Perdía, en definitiva, su condición de nómada.

Tal vez por ello entre los
imohag
jamás había surgido un verdadero caudillo.

Su carácter estaba reñido con el mando del mismo modo que estaba reñido con la obediencia.

Gacel Sayah era lo suficientemente inteligente como para darse cuenta por sí solo de que para hacer estallar una revolución hacía falta un líder carismático que fuera capaz de movilizar a las masas en un momento dado.

Pero por desgracia en el Sahara no existía masa alguna que movilizar.
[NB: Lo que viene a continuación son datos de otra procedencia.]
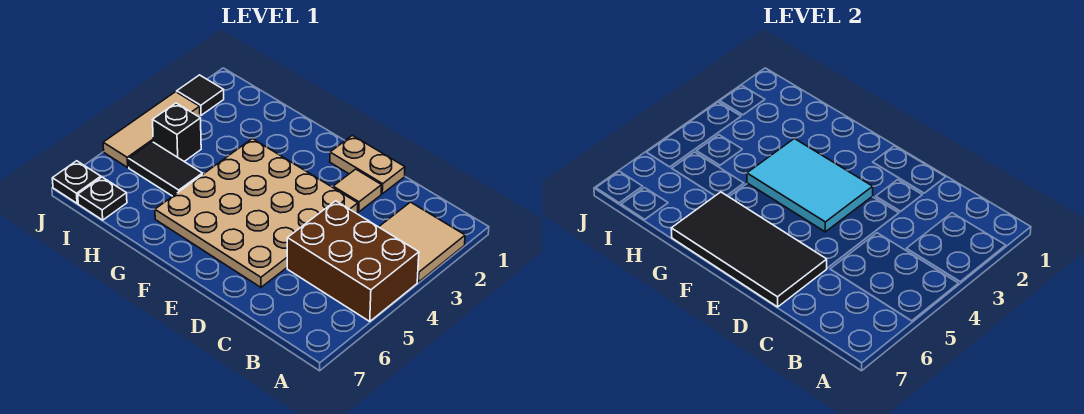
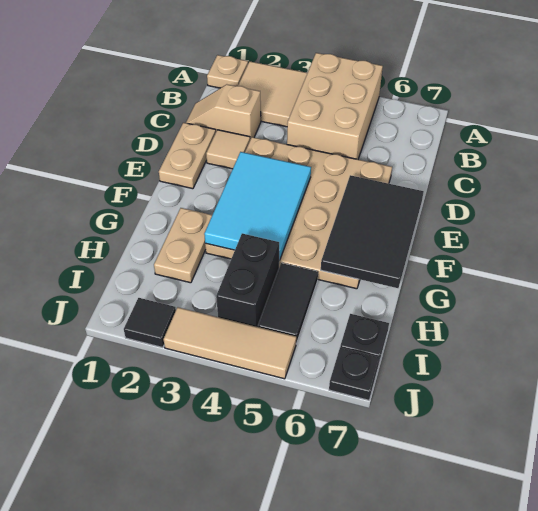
none -> tan plate A1 level 1
brown brick A4:C5 level 1 -> tan brick A4:C5 level 1
none -> tan slope C1:C2 level 1 top 2
black tile D6:G7 level 2 -> black tile E6:G7 level 2
none -> tan plate G2:H2 level 1
black brick I4 level 1 -> black brick H4:I4 level 1

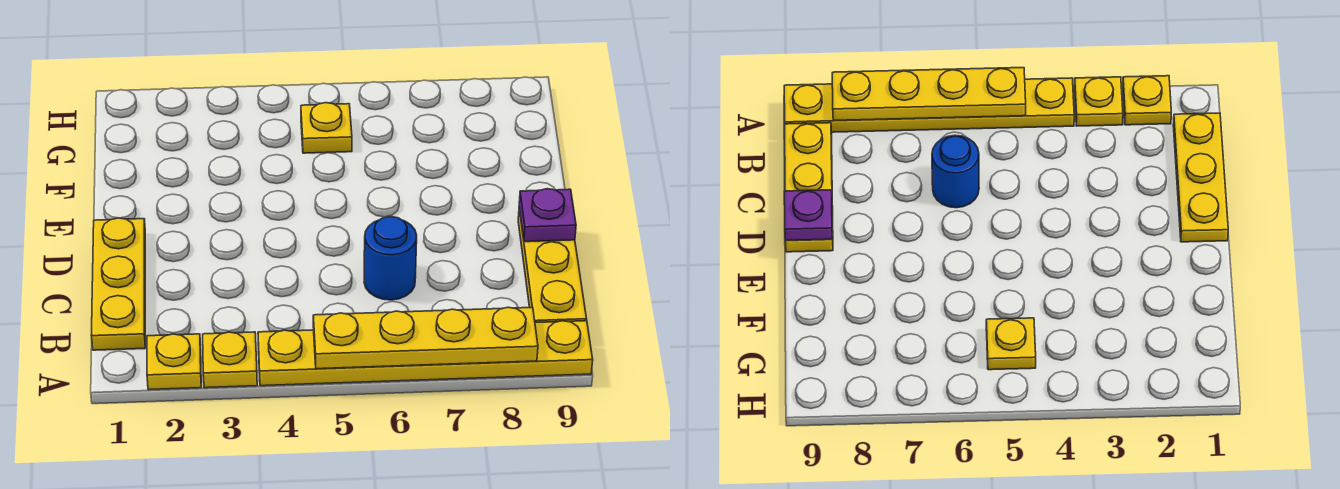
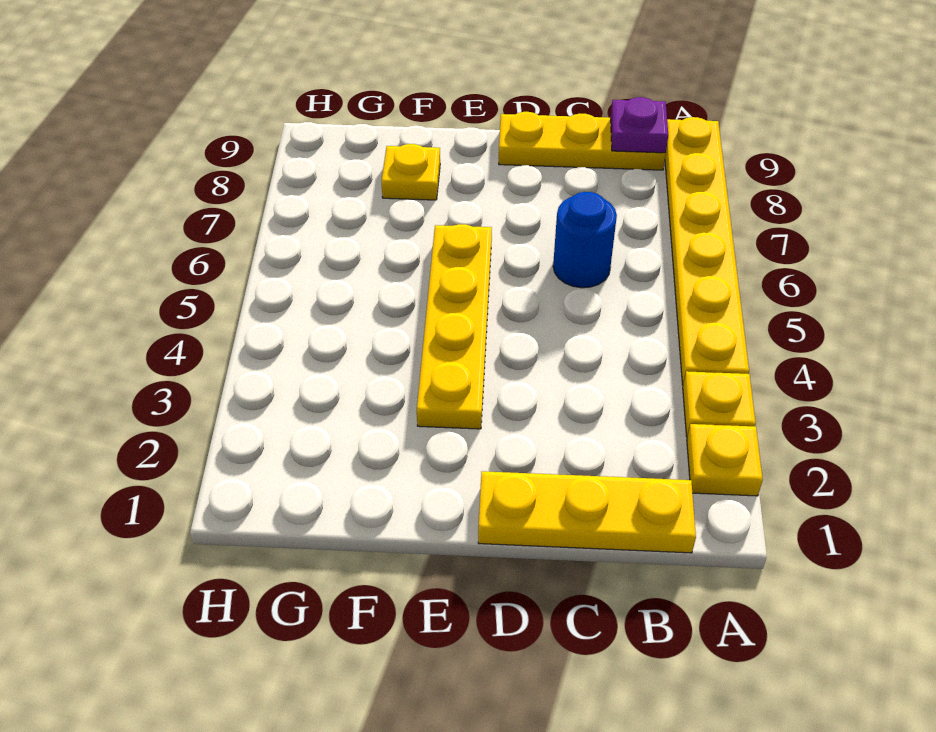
yellow plate A5:A8 level 2 -> yellow plate E3:E6 level 1
purple plate D9 level 2 -> purple plate B9 level 2
yellow plate G5 level 1 -> yellow plate F8 level 1

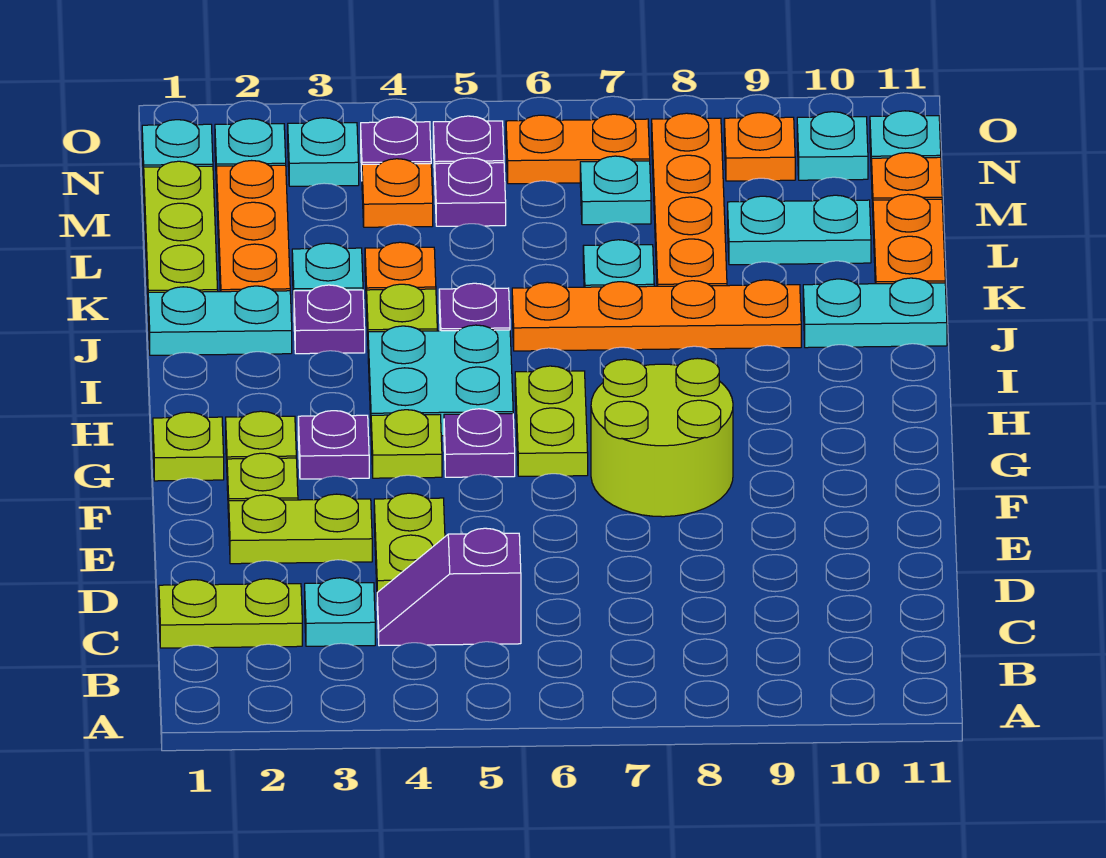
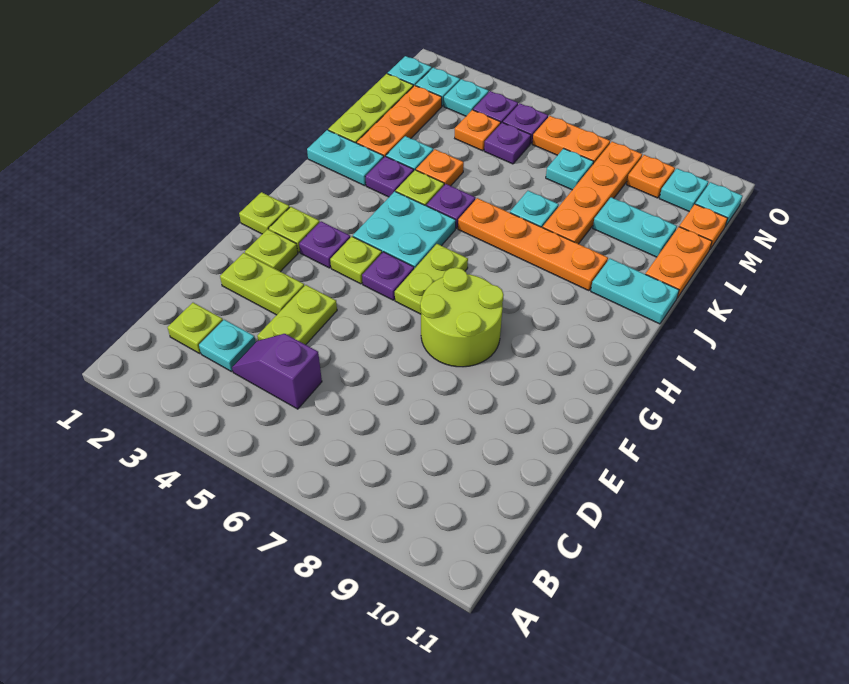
lime plate C1:C2 level 1 -> lime plate C2 level 1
Tan sólo existían grupúsculos de seres humanos que difícilmente se dejarían arrastrar por un ideal que no estuviese relacionado con sus más firmes convicciones religiosas.

Probablemente una sangrienta «Guerra Santa» les impulsaría a luchar hombro con hombro, pero no se consideraba a sí mismo persona capaz de iniciar una de aquellas injustas y crueles contiendas fundamentalistas que tan sólo traían aparejadas muerte, destrucción y sufrimiento.

Buscó otros sueños.

Imaginó otros destinos.

En ello estaba la mañana en que les sorprendió un rumor que iba en aumento, y cuando distinguió a lo lejos la inconfundible silueta de un helicóptero que no se parecía en absoluto al de Nené Dupré, se apresuró a cargar su rifle para apostarse en una atalaya desde la que dominaba la mayor parte del macizo rocoso.

El aparato se detuvo en el aire, a unos cien metros de altura y poco más de trescientos de donde el beduino se ocultaba.

Permaneció allí durante unos cuantos minutos, y al fin descendió muy lentamente para ir a posarse muy cerca de donde días antes lo hiciera el francés.

Gacel observaba.

Las puertas se abrieron y dos hombres saltaron a tierra.

Se les advertía incómodos y desconfiados.

El piloto permanecía en su sitio, los rotores continuaban girando, y resultaba evidente que los recién llegados se mostraban más que dispuestos a regresar a la cabina con el fin de poner pies en polvorosa a la menor señal de peligro.

Al poco uno de ellos, que lucía una más que llamativa camisa rosa con flores estampadas, sacó del bolsillo posterior de su pantalón un enorme pañuelo blanco y lo agitó repetidas veces al tiempo que alzaba las manos como si tratara de dejar clara evidencia de que se encontraba desarmado.